DIRECTIONS
Each line from the one holding "まだ単なるあかの他人だったとしても、アクションを起こ" to the last line below must be written out exactly, with no other output.

*** Begin section ***

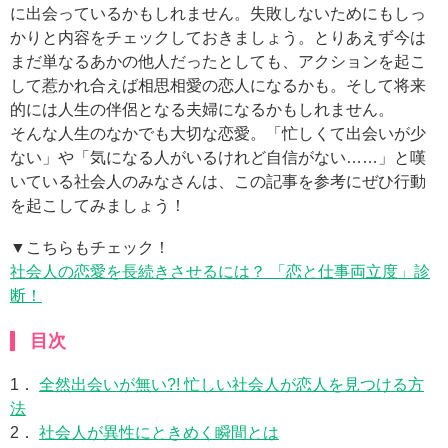
に出会っているかもしれません。失敗しないためにもしっ
かりと内容をチェックしておきましょう。とりあえず今は
まだ単なるあかの他人だったとしても、アクションを起こ
して惹かれ合えば相思相愛の恋人になるかも。そして将来
的には人生の伴侶となる夫婦になるかもしれません。
そんな人生のなかでも大切な恋愛。「忙しくて出会いが少
ない」や「気になる人がいるけれど自信がない……」と嘆
いている社会人のみなさんは、この記事を参考にぜひ行動
を起こしてみましょう！
▼こちらもチェック！
社会人の恋愛を長続きさせるには？ 「恋と仕事両立度」診
断！
目次
1．
全然出会いが無い?! 忙しい社会人が恋人を見つける方
法
2．
社会人が異性にときめく瞬間とは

*** End section ***

TASK ANSWER
まだ単なるあかの他人だったとしても、アクションを起こ
して惹かれ合えば相思相愛の恋人になるかも。そして将来
的には人生の伴侶となる夫婦になるかもしれません。
そんな人生のなかでも大切な恋愛。「忙しくて出会いが少
ない」や「気になる人がいるけれど自信がない……」と嘆
いている社会人のみなさんは、この記事を参考にぜひ行動
を起こしてみましょう！
▼こちらもチェック！
社会人の恋愛を長続きさせるには？ 「恋と仕事両立度」診
断！
目次
1．
全然出会いが無い?! 忙しい社会人が恋人を見つける方
法
2．
社会人が異性にときめく瞬間とは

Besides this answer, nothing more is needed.